Frédéric II est un homme difficile, instable très autoritaire. Il exige de Voltaire qu’il lise tous ses écrits, les corrige, particulièrement l’orthographe, car il écrit en français. Il aime humilier son entourage et n’épargne pas Voltaire, à qui l’on a rapporté un propos du Roi le concernant : « Je presse l’orange et jette l’écorce. » Ce séjour qu’il finit par haïr durera trois ans durant lesquels Voltaire reste, en dépit des difficultés rencontrées, étonnamment actif. Il achève alors Le Siècle de Louis XIV, commencé deux décennies plus tôt, œuvre remarquable en tous points, notamment par sa modernité. C’est l’histoire totale, où les évènements, la biographie sont présentés sur le fond de la civilisation culturelle et matérielle. Avec cet ouvrage, Voltaire a aussi imposé une utile réforme de l’orthographe. Il appelle au respect des règles de bon sens, supprimant l’écart entre écriture et prononciation qui existe alors. « Pourquoi dire en vers anglois et françois, alors qu’on prononce en prose anglais et français ? » demande-t-il. Cette question le préoccupait depuis longtemps. Dans l’Encyclopédie, à l’article « orthographe », il avait déjà écrit : « L’écriture est la peinture de la voix. » Que penserait Voltaire de l’écriture inclusive ? Il compose alors l’Éloge historique de madame la marquise du Châtelet, saluant sa stature intellectuelle exceptionnelle, mais aussi son combat pour imposer à la société son droit, le droit des femmes, à se consacrer aux travaux de l’esprit. Pour Voltaire, la femme savante, objet de risée depuis Molière, appelle la plus grande considération. Citons aussi la Loi naturelle, où il développe les grands thèmes de l’idéologie des Lumières, l’universalisme des valeurs morales, l’égalité devant la loi et s’attaque aux puissants des religions établies, à leur intolérance, mais il critique aussi les partisans du matérialisme athée. Il dit sa croyance en un Dieu animateur de la mécanique de l’Univers et inspirateur d’une morale commune à toute l’humanité. Il propose à Frédéric II l’idée d’un dictionnaire philosophique qui serait écrit par lui et son entourage. Le modèle en serait l’Encyclopédie et l’objectif « la lutte contre l’Infâme ». Voltaire rédige aussitôt les premières notices, « athée », « âme », « Abraham », « baptême », il les soumet à Frédéric II, ainsi que le plan de l’ouvrage. Le projet sera abandonné, mais il renaîtra plus tard sous la forme du Dictionnaire philosophique portatif, œuvre du seul Voltaire.

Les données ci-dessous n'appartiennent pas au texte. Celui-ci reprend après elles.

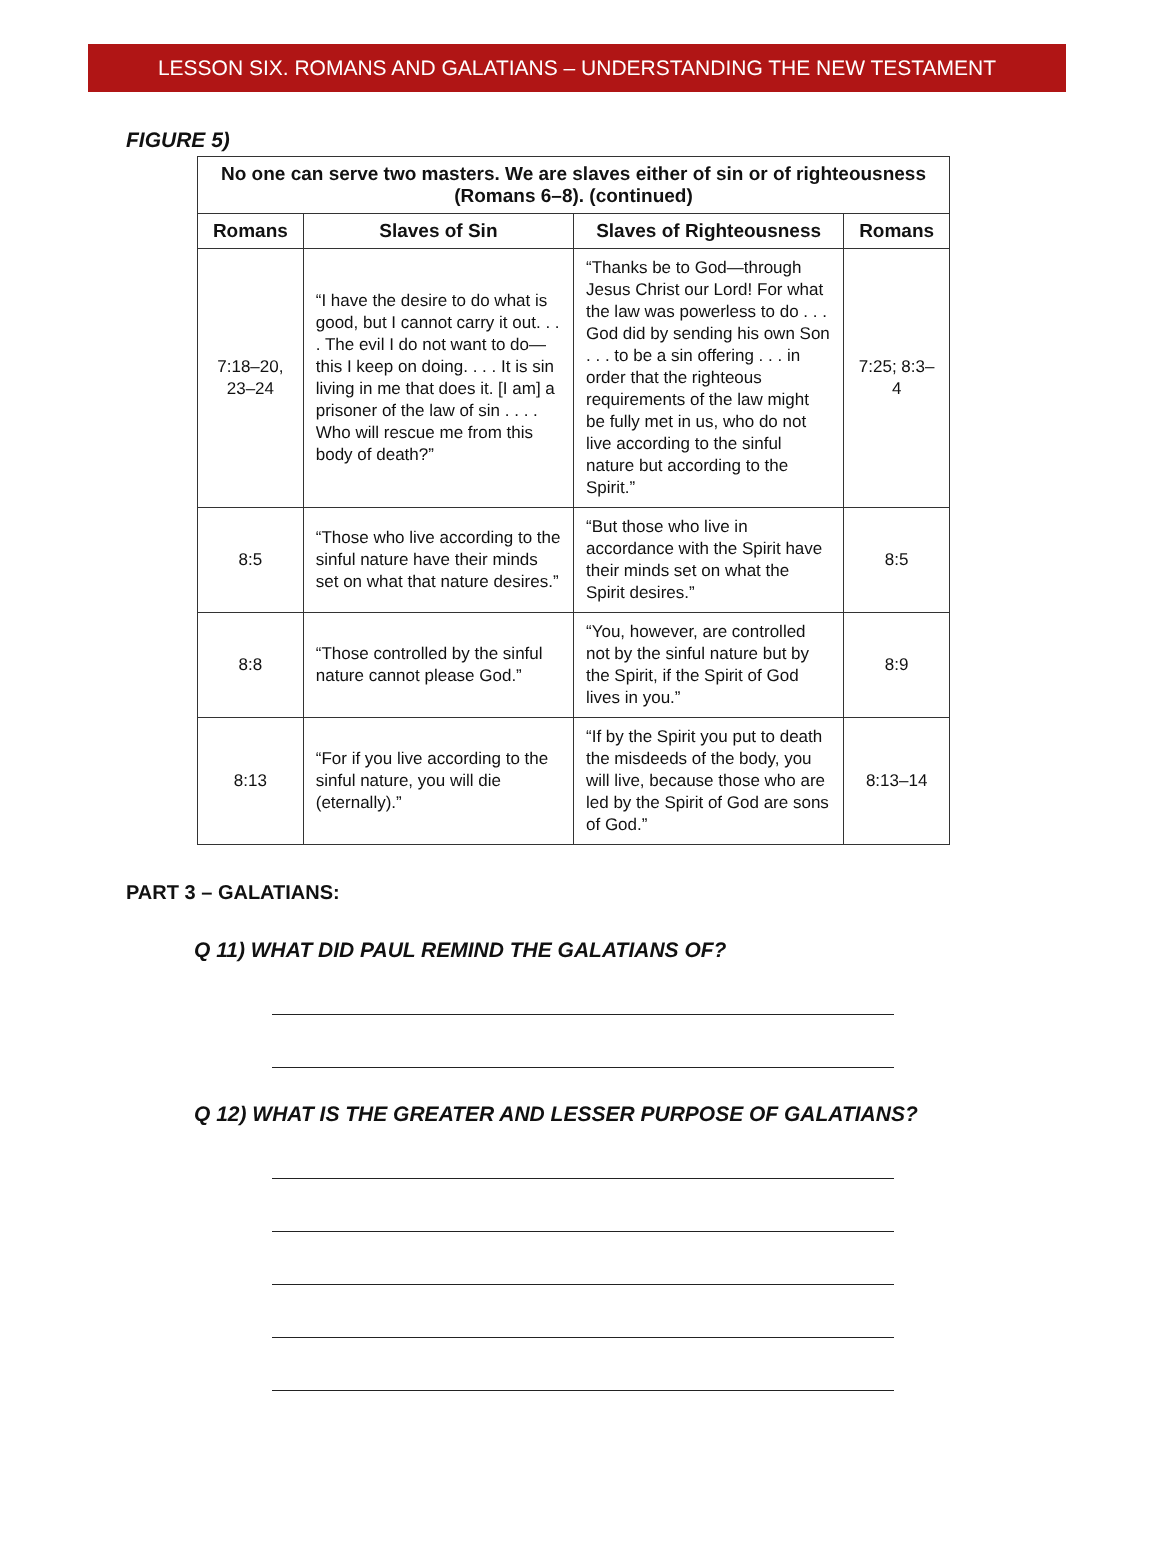LESSON SIX. ROMANS AND GALATIANS – UNDERSTANDING THE NEW TESTAMENT
FIGURE 5)
| No one can serve two masters. We are slaves either of sin or of righteousness (Romans 6–8). (continued) | | | |
| --- | --- | --- | --- |
| Romans | Slaves of Sin | Slaves of Righteousness | Romans |
| 7:18–20, 23–24 | “I have the desire to do what is good, but I cannot carry it out. . . . The evil I do not want to do—this I keep on doing. . . . It is sin living in me that does it. [I am] a prisoner of the law of sin . . . . Who will rescue me from this body of death?” | “Thanks be to God—through Jesus Christ our Lord! For what the law was powerless to do . . . God did by sending his own Son . . . to be a sin offering . . . in order that the righteous requirements of the law might be fully met in us, who do not live according to the sinful nature but according to the Spirit.” | 7:25; 8:3–4 |
| 8:5 | “Those who live according to the sinful nature have their minds set on what that nature desires.” | “But those who live in accordance with the Spirit have their minds set on what the Spirit desires.” | 8:5 |
| 8:8 | “Those controlled by the sinful nature cannot please God.” | “You, however, are controlled not by the sinful nature but by the Spirit, if the Spirit of God lives in you.” | 8:9 |
| 8:13 | “For if you live according to the sinful nature, you will die (eternally).” | “If by the Spirit you put to death the misdeeds of the body, you will live, because those who are led by the Spirit of God are sons of God.” | 8:13–14 |
PART 3 – GALATIANS:
Q 11) WHAT DID PAUL REMIND THE GALATIANS OF?
Q 12) WHAT IS THE GREATER AND LESSER PURPOSE OF GALATIANS?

Il faudrait des heures, voire des jours pour citer tous les écrits de cette époque et les épreuves qui s’abattent sur Voltaire. Le séjour prussien, qui lui est devenu insupportable, va s’achever en tragi-comédie. Voltaire quitte Berlin en 1753, à peu près brouillé avec le roi. Il visite quelques « courettes » allemandes, Leipzig, Gotha, Cassel. Partout il est fêté et heureux. Puis il arrive à Francfort, où il est mis aux arrêts dans son auberge par le Résident de Prusse. Francfort est pourtant une ville libre où Frédéric II n’a aucune autorité. Cette quasi-captivité va durer presque un mois et demi et se terminera par une évasion rocambolesque. Et les ennuis de Voltaire ne sont pas encore terminés. L’ouvrage auquel il travaille depuis longtemps, l’Essai sur les mœurs et l’esprit des nations, a été publié sous le titre Abrégé de l’histoire universelle depuis Charlemagne jusqu’à Charles Quint par un éditeur malhonnête, adepte des éditions pirates. Il est truffé d’erreurs historiques et d’attaques grossières contre la religion chrétienne et la monarchie. Le procédé est courant, mais Voltaire ne peut apaiser le courroux du Roi et de l’Église. On lui signifie qu’il est indésirable à la cour et même à Paris. Au terme d’une errance désespérée, il décide de se réfugier dans la république de Genève, où il retrouve d’Alembert, qui l’invite à collaborer de nouveau à l’Encyclopédie. Il le fera pendant deux ans avant de se consacrer à son propre dictionnaire. Et il écrit alors le Poème sur le désastre de Lisbonne, l’une de ses œuvres maîtresses et l’un des plus beaux poèmes de la langue française. Devant cette catastrophe qui l’a bouleversé, Voltaire s’interroge sur le bien et le mal, tourne en ridicule la thèse de Leibniz « tout est pour le mieux » et expose ses doutes sur le Dieu naturel, dont il refuse cependant de nier l’existence. Il est toujours aussi hostile au matérialisme athée qu’à l’Infâme.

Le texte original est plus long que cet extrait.